In the entries that follow, the first line to write out is the one containing "SECTION 3.199. Amends", and the last is the one containing "SECTION 3.207. Amends". Reproduce that stretch exactly, with nothing before or after it.
|---|
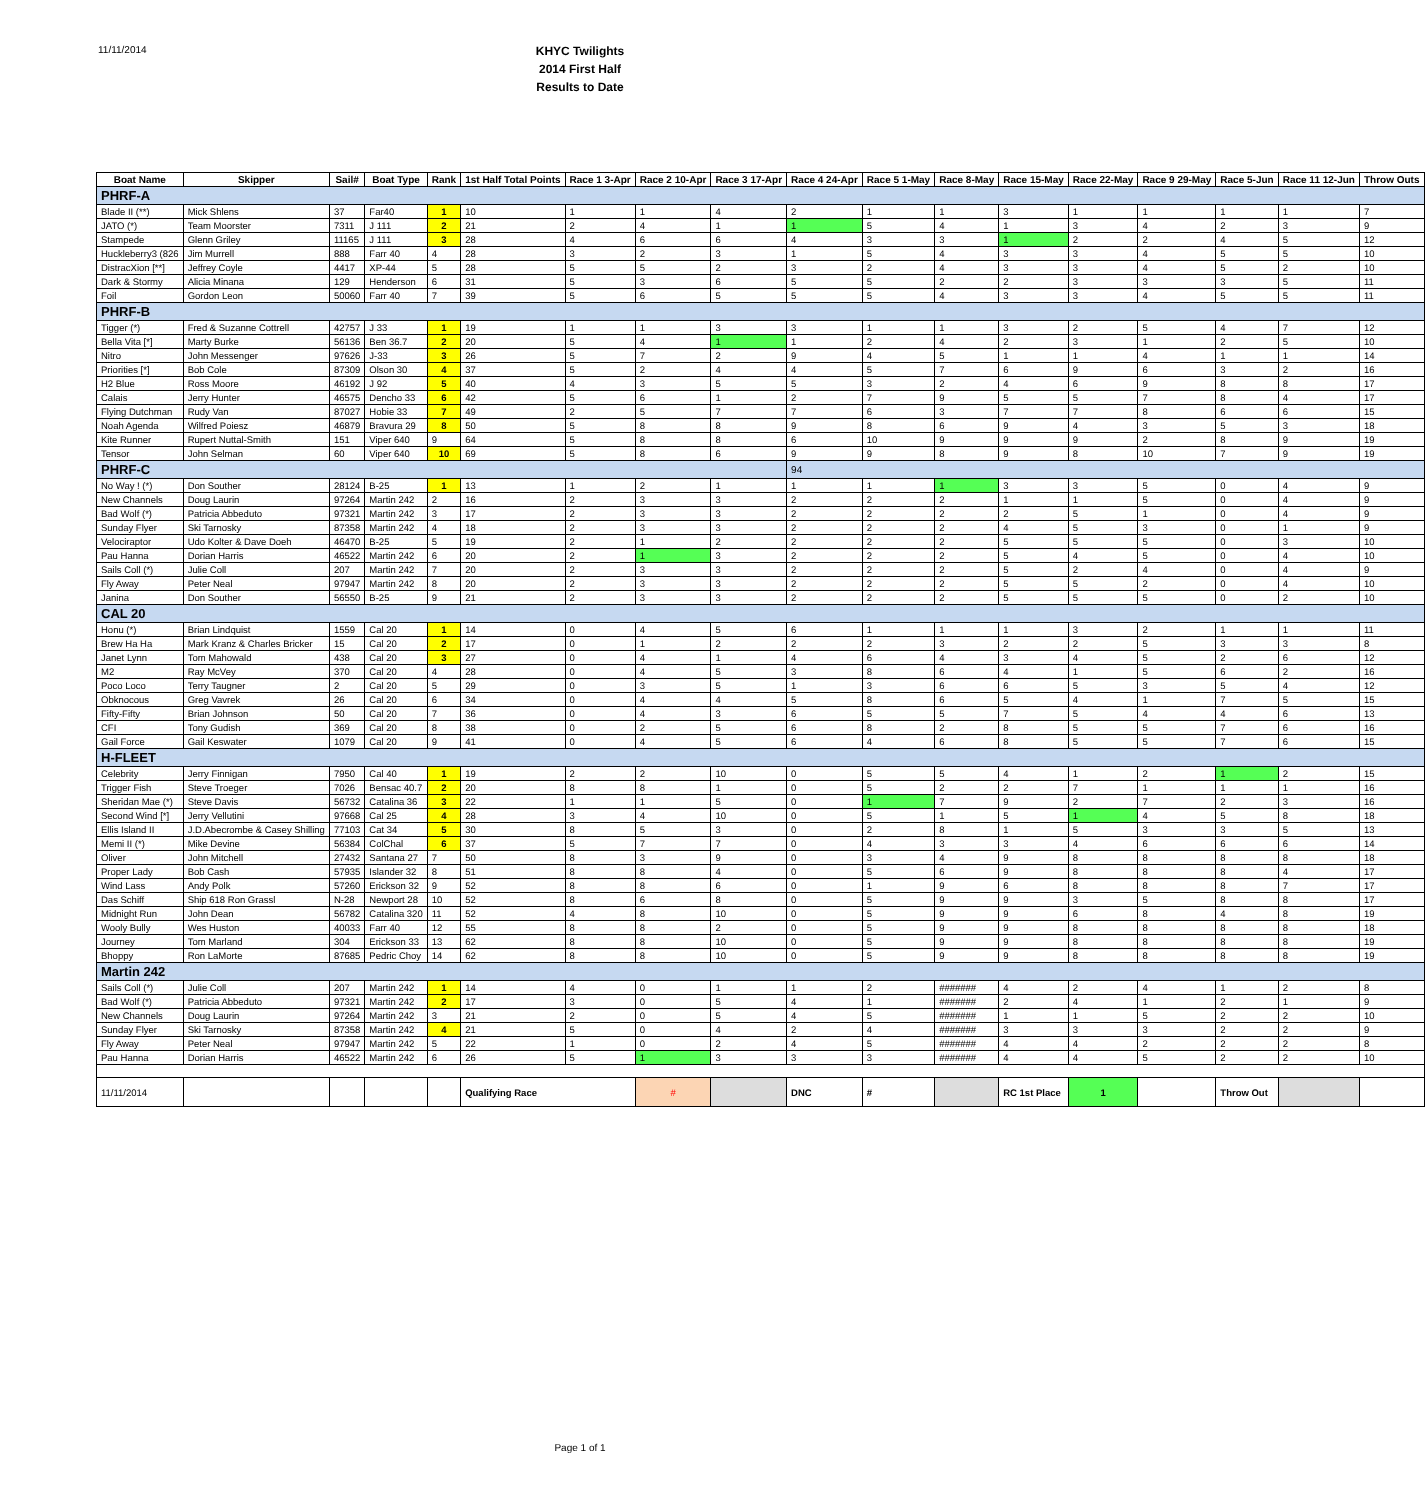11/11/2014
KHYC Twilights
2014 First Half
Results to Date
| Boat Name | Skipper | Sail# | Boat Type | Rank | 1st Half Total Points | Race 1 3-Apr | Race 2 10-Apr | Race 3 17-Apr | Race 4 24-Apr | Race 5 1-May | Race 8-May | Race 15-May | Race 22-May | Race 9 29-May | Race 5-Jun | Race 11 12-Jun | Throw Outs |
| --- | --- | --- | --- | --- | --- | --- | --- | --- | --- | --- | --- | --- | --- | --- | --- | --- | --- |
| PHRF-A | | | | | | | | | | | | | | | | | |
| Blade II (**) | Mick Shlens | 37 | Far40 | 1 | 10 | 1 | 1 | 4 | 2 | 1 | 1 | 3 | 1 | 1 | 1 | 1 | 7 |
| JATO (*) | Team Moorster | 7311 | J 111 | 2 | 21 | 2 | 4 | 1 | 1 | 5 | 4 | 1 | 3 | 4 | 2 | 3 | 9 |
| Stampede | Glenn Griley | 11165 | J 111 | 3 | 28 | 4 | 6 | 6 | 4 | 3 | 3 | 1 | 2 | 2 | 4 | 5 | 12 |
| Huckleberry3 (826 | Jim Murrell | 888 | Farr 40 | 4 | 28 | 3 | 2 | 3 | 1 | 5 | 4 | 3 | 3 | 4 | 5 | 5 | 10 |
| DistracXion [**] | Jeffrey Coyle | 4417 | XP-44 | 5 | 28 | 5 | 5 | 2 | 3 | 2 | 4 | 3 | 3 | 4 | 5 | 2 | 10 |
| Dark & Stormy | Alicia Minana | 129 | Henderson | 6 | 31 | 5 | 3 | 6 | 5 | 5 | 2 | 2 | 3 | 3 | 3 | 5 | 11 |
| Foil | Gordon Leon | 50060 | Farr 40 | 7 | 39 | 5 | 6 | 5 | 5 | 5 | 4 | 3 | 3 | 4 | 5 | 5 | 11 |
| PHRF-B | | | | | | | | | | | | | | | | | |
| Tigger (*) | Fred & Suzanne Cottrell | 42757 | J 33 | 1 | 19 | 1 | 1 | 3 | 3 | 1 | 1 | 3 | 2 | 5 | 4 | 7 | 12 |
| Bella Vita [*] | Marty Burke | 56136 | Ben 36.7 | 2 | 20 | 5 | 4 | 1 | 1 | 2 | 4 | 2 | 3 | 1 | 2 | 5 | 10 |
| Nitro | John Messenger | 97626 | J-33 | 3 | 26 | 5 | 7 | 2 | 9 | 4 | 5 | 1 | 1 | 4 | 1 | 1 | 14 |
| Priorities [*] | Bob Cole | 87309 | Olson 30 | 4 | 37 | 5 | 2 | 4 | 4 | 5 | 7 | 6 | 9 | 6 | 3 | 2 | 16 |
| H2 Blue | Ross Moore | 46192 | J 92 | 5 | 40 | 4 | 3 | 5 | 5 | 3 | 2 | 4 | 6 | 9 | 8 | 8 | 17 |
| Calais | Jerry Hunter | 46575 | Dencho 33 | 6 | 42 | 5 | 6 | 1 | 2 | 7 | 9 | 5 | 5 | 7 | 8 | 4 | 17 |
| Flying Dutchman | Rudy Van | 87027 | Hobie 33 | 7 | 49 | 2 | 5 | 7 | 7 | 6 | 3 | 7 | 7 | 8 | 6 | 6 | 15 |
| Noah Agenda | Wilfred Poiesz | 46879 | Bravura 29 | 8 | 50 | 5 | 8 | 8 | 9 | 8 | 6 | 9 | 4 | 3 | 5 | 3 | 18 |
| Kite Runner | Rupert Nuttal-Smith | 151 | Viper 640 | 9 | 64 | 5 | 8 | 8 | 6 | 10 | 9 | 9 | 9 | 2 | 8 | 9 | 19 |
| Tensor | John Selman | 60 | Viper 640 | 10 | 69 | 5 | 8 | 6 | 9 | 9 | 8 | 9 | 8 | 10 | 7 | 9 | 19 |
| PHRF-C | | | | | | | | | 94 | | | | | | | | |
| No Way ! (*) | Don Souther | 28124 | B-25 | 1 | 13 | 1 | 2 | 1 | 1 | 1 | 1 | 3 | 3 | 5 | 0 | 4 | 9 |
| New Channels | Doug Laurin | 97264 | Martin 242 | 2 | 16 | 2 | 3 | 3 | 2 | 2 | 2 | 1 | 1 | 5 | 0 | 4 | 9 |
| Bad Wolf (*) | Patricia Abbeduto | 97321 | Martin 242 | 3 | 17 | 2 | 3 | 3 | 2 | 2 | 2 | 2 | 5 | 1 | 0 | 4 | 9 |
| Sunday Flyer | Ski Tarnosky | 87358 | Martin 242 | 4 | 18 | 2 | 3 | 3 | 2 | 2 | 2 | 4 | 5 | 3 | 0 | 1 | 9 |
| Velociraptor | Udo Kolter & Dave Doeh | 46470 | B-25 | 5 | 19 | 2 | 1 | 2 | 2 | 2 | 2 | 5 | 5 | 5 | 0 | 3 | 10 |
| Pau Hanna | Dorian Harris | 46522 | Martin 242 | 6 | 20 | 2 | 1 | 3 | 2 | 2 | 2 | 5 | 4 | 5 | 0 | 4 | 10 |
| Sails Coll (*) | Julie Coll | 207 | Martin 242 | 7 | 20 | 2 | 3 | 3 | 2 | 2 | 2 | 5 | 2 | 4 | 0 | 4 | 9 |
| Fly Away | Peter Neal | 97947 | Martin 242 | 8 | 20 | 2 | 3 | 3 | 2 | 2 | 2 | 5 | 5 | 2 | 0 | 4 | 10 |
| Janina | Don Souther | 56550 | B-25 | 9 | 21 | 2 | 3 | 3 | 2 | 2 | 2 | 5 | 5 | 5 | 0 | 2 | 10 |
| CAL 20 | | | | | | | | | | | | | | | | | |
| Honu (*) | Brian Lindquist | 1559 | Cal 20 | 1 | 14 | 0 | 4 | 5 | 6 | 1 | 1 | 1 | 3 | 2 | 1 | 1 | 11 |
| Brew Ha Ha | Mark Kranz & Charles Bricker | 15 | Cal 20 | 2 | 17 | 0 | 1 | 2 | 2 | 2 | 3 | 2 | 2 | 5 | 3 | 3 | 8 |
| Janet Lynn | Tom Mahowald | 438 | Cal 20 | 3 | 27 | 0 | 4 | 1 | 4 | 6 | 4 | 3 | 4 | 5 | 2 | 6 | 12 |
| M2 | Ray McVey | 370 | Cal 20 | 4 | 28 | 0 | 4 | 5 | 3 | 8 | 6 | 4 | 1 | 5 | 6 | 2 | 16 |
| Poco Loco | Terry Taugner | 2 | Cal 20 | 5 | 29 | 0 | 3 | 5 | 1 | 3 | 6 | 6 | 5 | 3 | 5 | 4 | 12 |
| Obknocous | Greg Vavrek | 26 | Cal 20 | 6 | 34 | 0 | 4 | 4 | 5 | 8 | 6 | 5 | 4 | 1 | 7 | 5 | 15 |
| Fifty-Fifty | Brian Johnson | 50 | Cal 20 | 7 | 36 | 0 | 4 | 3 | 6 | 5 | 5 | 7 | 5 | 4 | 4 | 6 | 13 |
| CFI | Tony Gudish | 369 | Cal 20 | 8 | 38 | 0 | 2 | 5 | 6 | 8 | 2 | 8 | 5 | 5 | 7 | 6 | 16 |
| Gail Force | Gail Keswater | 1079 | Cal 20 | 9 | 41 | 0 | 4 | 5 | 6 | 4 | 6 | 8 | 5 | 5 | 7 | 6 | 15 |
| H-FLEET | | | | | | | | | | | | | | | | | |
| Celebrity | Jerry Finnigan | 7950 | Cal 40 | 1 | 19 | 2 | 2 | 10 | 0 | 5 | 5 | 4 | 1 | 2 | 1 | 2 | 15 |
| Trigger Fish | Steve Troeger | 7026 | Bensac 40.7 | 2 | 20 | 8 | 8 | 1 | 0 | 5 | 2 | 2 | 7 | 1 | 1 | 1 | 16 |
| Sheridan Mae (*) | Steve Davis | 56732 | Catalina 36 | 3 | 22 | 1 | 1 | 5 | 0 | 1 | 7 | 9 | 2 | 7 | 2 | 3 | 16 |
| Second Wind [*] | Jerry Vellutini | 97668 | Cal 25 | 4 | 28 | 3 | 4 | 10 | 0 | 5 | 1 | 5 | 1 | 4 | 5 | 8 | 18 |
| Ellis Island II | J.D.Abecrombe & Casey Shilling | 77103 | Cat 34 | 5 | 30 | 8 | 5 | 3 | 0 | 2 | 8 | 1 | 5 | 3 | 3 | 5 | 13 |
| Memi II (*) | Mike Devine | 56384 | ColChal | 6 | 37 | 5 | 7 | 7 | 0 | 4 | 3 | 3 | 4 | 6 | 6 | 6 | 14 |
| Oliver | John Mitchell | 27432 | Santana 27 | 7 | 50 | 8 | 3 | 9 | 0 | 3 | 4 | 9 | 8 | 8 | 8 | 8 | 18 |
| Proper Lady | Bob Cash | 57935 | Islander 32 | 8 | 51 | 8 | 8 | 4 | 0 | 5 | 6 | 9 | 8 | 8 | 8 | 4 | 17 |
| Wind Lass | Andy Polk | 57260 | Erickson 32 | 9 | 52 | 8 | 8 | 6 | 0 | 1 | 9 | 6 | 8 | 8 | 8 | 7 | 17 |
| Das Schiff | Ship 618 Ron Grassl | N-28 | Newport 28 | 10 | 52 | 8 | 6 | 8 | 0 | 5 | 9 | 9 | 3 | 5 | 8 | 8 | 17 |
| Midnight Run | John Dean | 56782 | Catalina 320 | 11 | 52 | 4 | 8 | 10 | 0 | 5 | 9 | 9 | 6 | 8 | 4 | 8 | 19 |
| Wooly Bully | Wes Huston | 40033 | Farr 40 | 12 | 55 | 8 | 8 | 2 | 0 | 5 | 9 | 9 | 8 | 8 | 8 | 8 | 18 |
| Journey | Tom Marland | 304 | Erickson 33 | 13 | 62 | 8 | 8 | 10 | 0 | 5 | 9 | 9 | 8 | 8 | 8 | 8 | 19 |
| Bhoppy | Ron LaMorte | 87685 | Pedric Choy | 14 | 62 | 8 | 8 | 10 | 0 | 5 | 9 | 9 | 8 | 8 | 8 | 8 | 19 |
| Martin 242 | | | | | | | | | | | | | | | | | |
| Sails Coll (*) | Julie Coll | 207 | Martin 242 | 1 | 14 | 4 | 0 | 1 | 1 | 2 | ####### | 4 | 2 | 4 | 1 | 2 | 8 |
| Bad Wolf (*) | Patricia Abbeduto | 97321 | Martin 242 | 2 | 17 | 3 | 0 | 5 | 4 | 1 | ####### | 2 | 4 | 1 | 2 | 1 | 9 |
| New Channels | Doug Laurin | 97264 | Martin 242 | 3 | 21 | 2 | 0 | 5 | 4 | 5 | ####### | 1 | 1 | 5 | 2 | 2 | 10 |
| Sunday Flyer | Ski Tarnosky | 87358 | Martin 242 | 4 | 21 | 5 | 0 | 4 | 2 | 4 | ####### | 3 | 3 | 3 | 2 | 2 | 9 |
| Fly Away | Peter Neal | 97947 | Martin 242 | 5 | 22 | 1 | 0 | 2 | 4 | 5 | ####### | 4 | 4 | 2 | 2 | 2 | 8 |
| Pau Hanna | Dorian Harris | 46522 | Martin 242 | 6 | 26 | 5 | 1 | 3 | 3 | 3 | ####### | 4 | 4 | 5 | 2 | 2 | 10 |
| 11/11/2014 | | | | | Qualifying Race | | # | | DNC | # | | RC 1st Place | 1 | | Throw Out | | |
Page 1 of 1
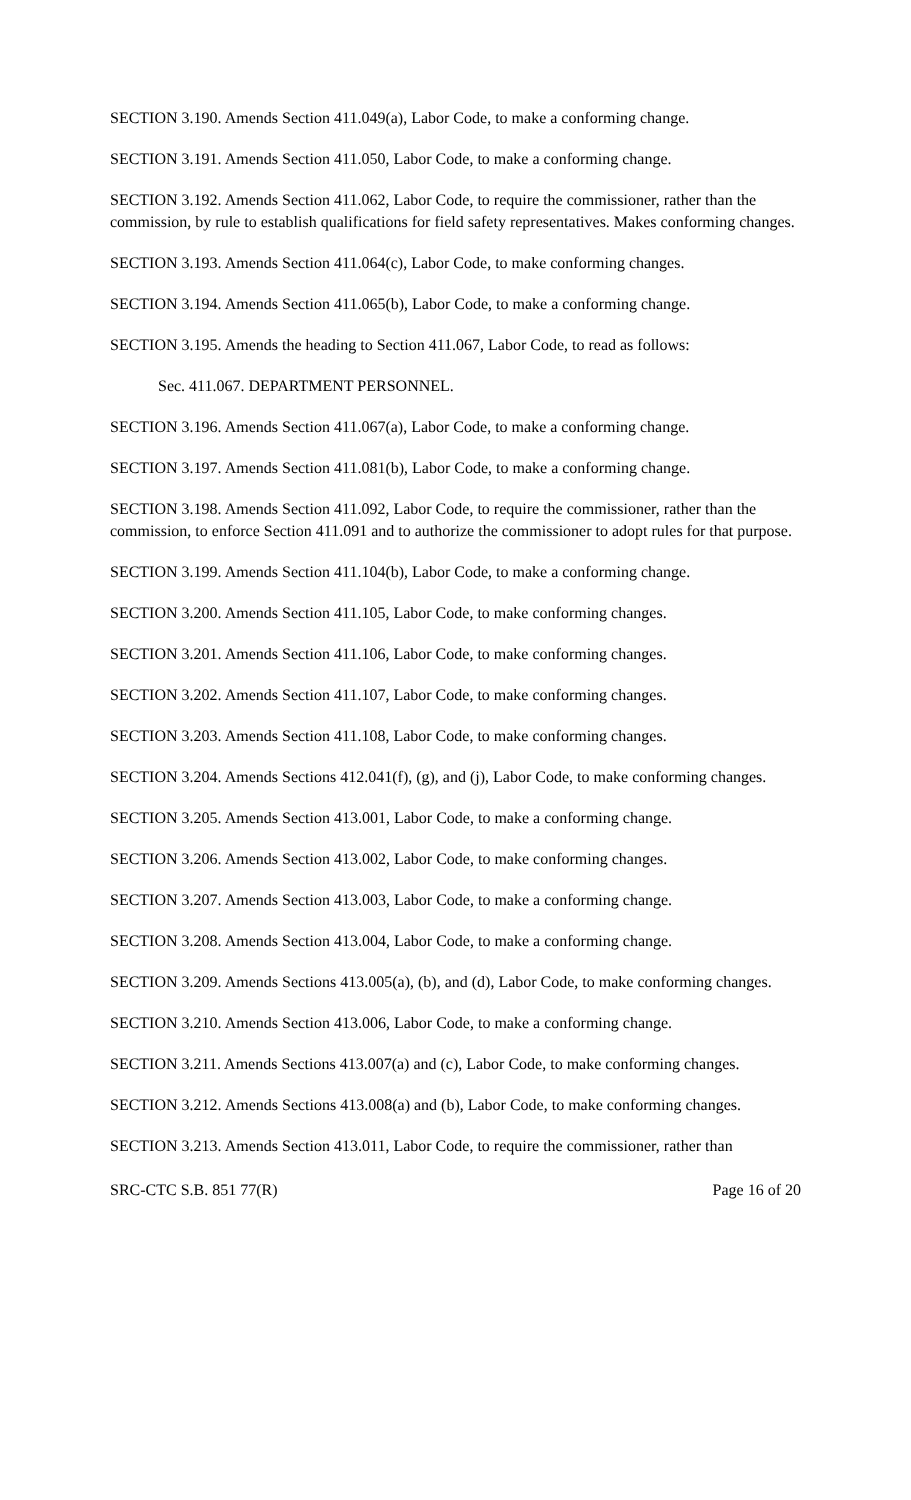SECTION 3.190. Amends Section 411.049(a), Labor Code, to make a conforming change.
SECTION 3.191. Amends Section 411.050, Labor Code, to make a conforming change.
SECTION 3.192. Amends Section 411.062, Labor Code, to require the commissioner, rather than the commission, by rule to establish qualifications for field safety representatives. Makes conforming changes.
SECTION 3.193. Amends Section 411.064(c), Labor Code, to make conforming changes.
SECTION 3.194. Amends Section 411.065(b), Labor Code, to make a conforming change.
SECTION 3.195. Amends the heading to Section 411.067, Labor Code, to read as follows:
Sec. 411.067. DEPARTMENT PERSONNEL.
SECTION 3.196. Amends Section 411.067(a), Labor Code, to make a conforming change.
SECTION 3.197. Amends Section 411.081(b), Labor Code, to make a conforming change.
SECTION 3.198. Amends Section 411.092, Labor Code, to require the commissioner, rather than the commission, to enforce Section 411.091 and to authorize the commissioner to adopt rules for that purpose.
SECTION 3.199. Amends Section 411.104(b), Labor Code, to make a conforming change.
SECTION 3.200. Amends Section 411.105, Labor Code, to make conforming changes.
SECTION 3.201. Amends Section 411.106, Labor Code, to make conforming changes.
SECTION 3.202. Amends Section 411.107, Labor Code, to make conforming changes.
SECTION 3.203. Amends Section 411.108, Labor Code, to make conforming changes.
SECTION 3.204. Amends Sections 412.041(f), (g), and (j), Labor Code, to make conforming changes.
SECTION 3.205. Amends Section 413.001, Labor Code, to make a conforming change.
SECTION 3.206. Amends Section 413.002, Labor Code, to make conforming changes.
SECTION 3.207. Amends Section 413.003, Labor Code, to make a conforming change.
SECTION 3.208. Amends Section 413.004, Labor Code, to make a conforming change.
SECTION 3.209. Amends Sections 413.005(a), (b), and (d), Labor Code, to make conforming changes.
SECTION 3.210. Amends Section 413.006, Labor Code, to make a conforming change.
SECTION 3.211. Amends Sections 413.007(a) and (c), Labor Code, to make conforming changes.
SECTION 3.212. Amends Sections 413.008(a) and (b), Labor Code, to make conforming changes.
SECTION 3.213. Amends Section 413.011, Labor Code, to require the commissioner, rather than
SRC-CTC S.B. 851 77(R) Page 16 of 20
|---|
• _The completed task_:
SECTION 3.199. Amends Section 411.104(b), Labor Code, to make a conforming change.
SECTION 3.200. Amends Section 411.105, Labor Code, to make conforming changes.
SECTION 3.201. Amends Section 411.106, Labor Code, to make conforming changes.
SECTION 3.202. Amends Section 411.107, Labor Code, to make conforming changes.
SECTION 3.203. Amends Section 411.108, Labor Code, to make conforming changes.
SECTION 3.204. Amends Sections 412.041(f), (g), and (j), Labor Code, to make conforming changes.
SECTION 3.205. Amends Section 413.001, Labor Code, to make a conforming change.
SECTION 3.206. Amends Section 413.002, Labor Code, to make conforming changes.
SECTION 3.207. Amends Section 413.003, Labor Code, to make a conforming change.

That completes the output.